• Application Note

Exploiting RapiFluor-MS Labeling to Monitor Diverse N-Glycan Structures via Fluorescence and Mass Detection

Exploiting RapiFluor-MS Labeling to Monitor Diverse N-Glycan Structures via Fluorescence and Mass Detection

  • Eoin F.J. Cosgrave
  • Robert E. Birdsall
  • Sean M. McCarthy
  • Waters Corporation

Abstract

In this application note we present the utility of RapiFluor-MS coupled with UPLC-FLR-MS for monitoring labeled glycans ranging across a range of properties, masses, and relative abundance.

Glycosylation of is a complex and critical aspect of most therapeutic proteins which must be well characterized. Often, the profile of N-glycans is identified as a critical quality attribute and as a result is monitored throughout the lifecycle of products. As discussed in this application note, preparation of samples with a GlycoWorks RapiFluor-MS N-Glycan Kit can dramatically reduce sample preparation time and complexity.

In addition, the use of RapiFluor-MS yields improved FLR sensitivity and dramatically improved MS sensitivity. Through improving glycan MS sensitivity RapiFluor-MS labeling permits the use of mass detection with the ACQUITY QDa and thereby affords greater confidence in peak monitoring across the range of structures encountered during biopharmaceutical development.

Used together, RapiFluor-MS labeling and HILIC-FLR-MS with ACQUITY UPLC H-Class Bio System and the ACQUITY QDa Mass Detector offer an unparalleled solution for monitoring the N-glycan profiles of biotherapeutics.
------------------------------------
Questions:
- A) From the application note, write out the part that opens with the words containing "In this application note we" and closes with "time and complexity.", substituting "key quality attribute" for "critical quality attribute".
- B) Answer yes or no to each statement according to the application note, and quote the words that decide it. (i) RapiFluor-MS yields improved FLR sensitivity. (ii) The GlycoWorks RapiFluor-MS N-Glycan Kit increases sample preparation time. (iii) The N-glycan profile is monitored only at product release.

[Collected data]
------------------------------------
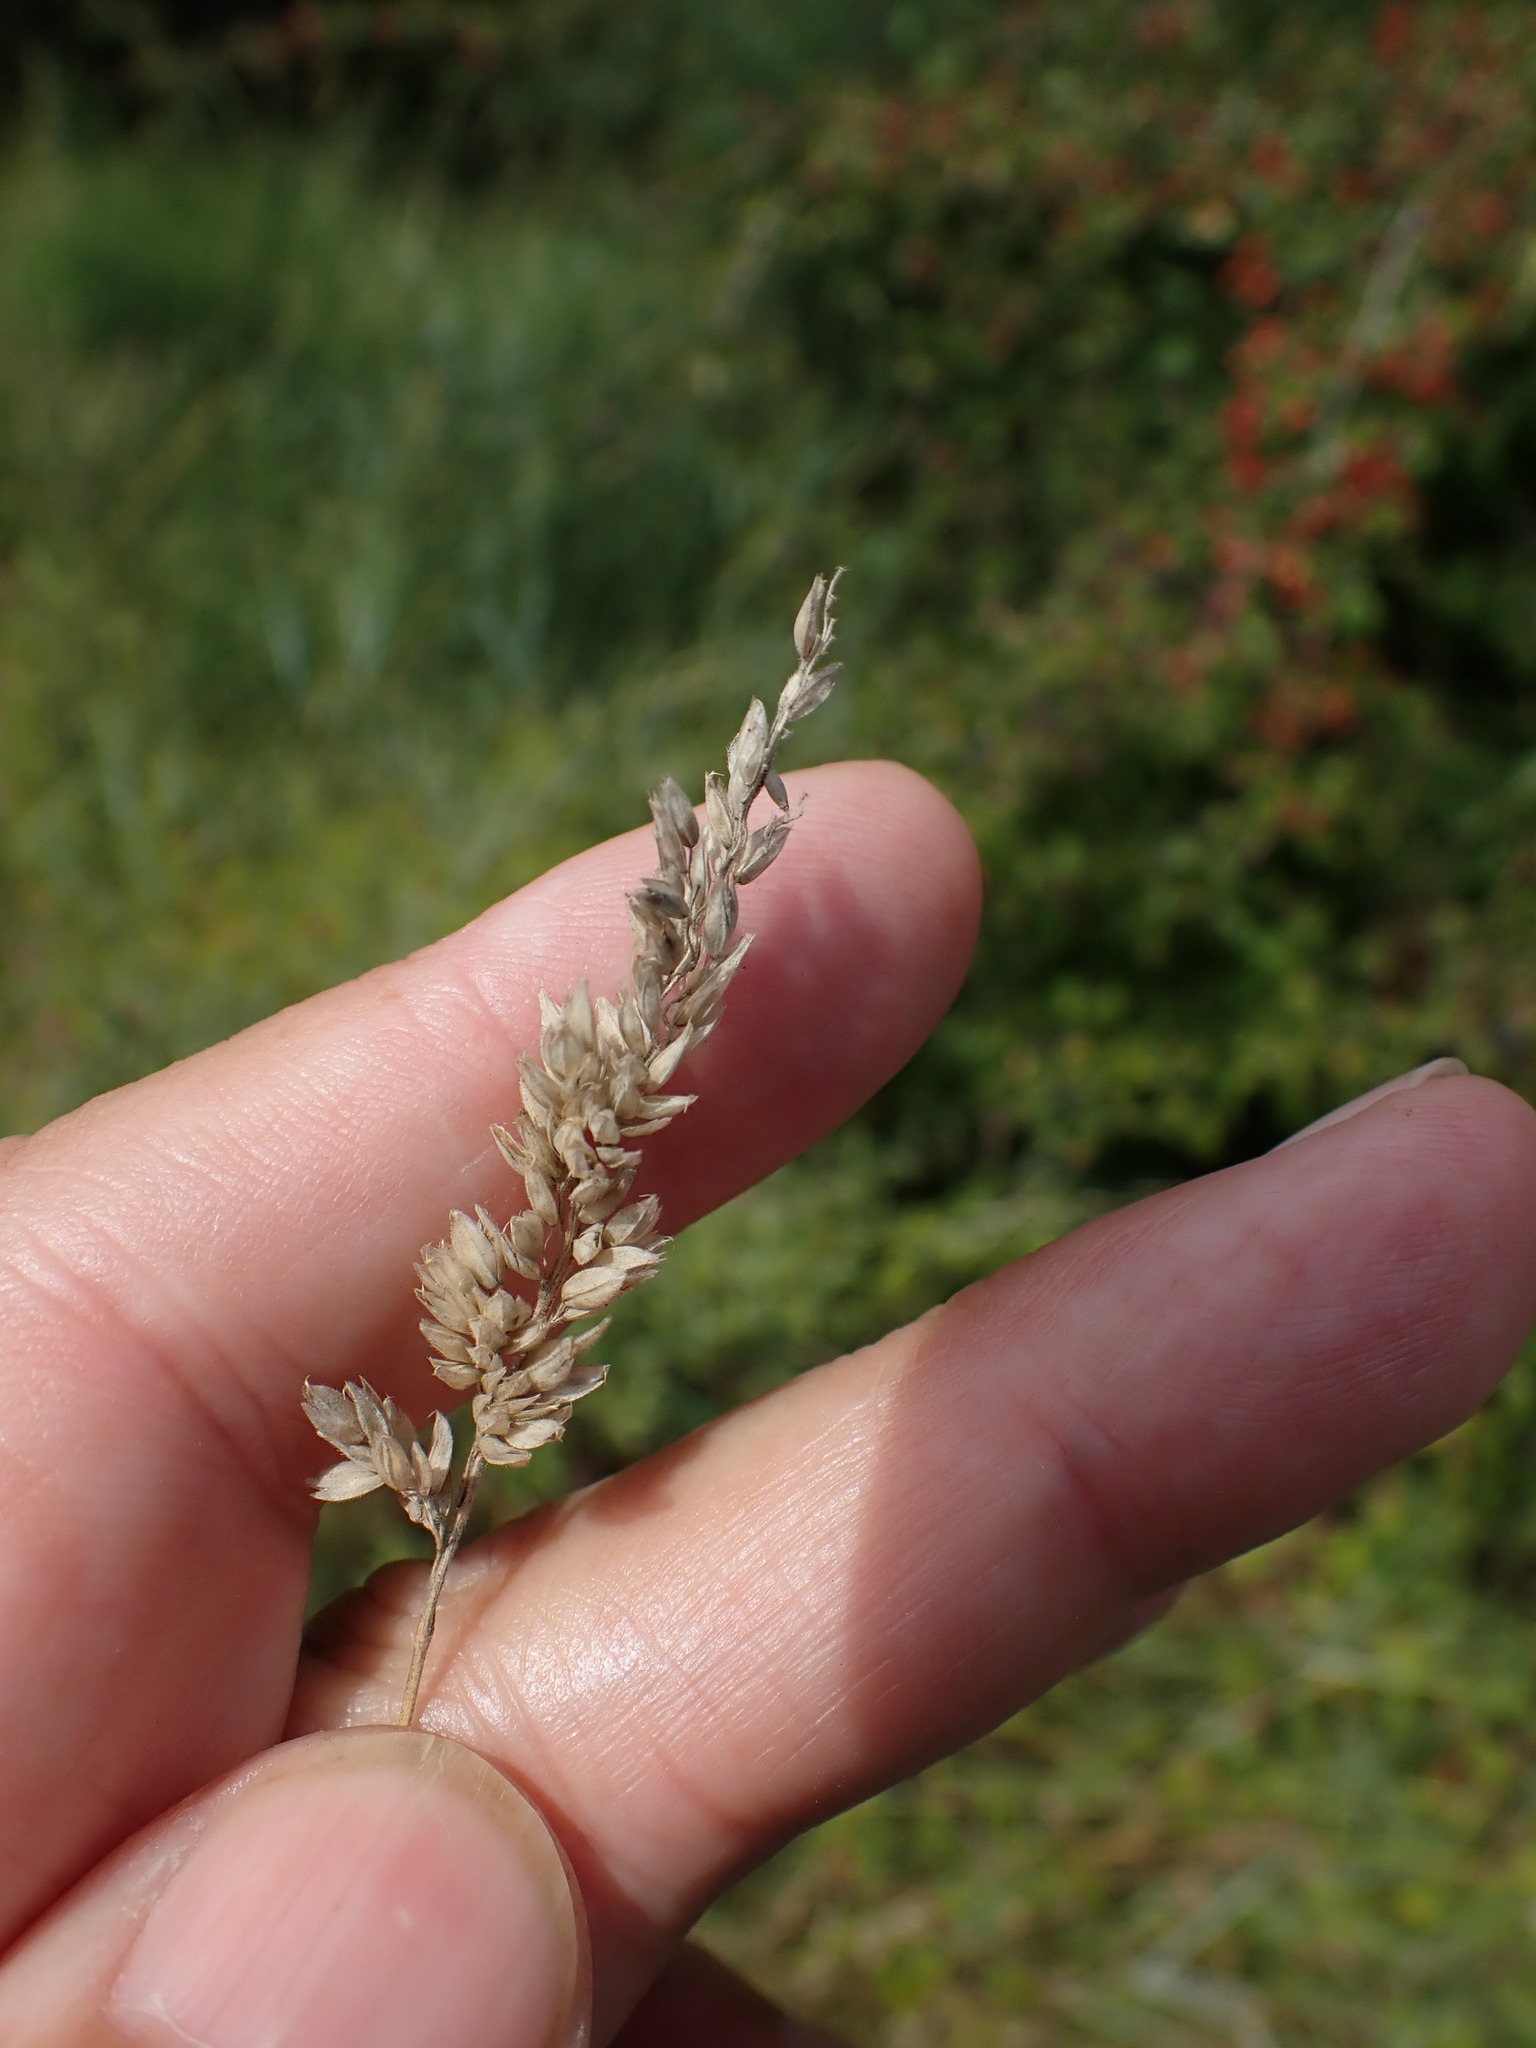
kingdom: Plantae
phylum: Tracheophyta
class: Liliopsida
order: Poales
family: Poaceae
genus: Holcus
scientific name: Holcus lanatus
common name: Yorkshire-fog
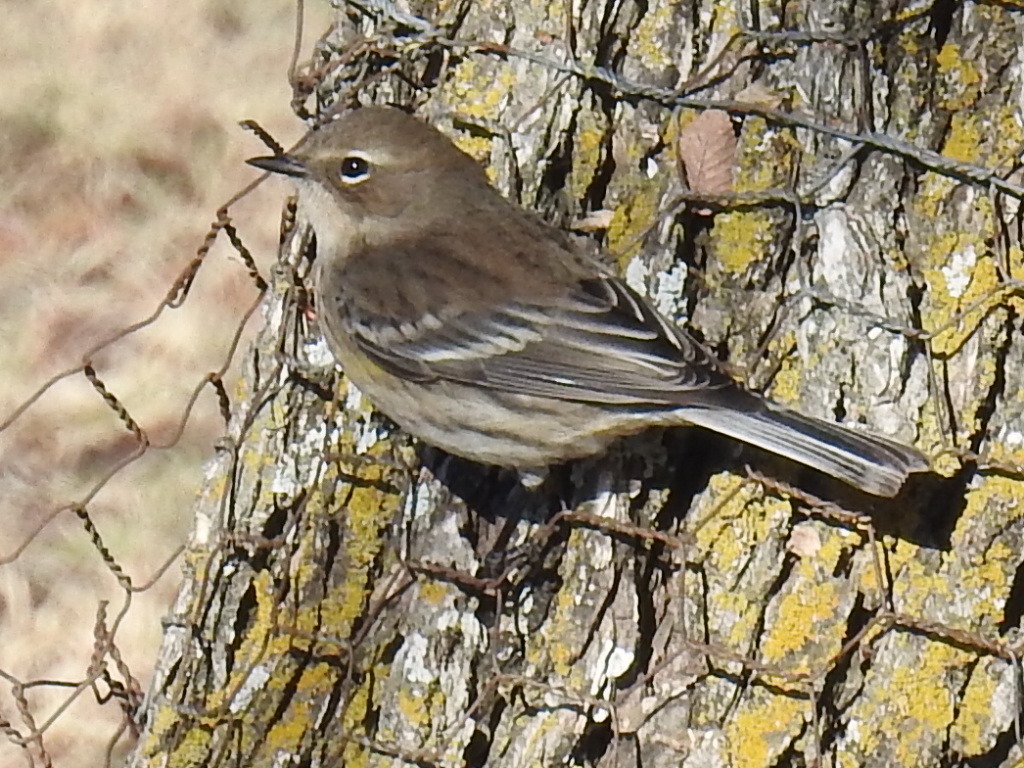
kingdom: Animalia
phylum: Chordata
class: Aves
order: Passeriformes
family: Parulidae
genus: Setophaga
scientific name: Setophaga coronata
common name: Myrtle warbler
------------------------------------
Task solutions:
- A)
In this application note we present the utility of RapiFluor-MS coupled with UPLC-FLR-MS for monitoring labeled glycans ranging across a range of properties, masses, and relative abundance.

Glycosylation of is a complex and critical aspect of most therapeutic proteins which must be well characterized. Often, the profile of N-glycans is identified as a key quality attribute and as a result is monitored throughout the lifecycle of products. As discussed in this application note, preparation of samples with a GlycoWorks RapiFluor-MS N-Glycan Kit can dramatically reduce sample preparation time and complexity.

- B)
(i) Yes: "the use of RapiFluor-MS yields improved FLR sensitivity"
(ii) No: "can dramatically reduce sample preparation time and complexity"
(iii) No: "is monitored throughout the lifecycle of products"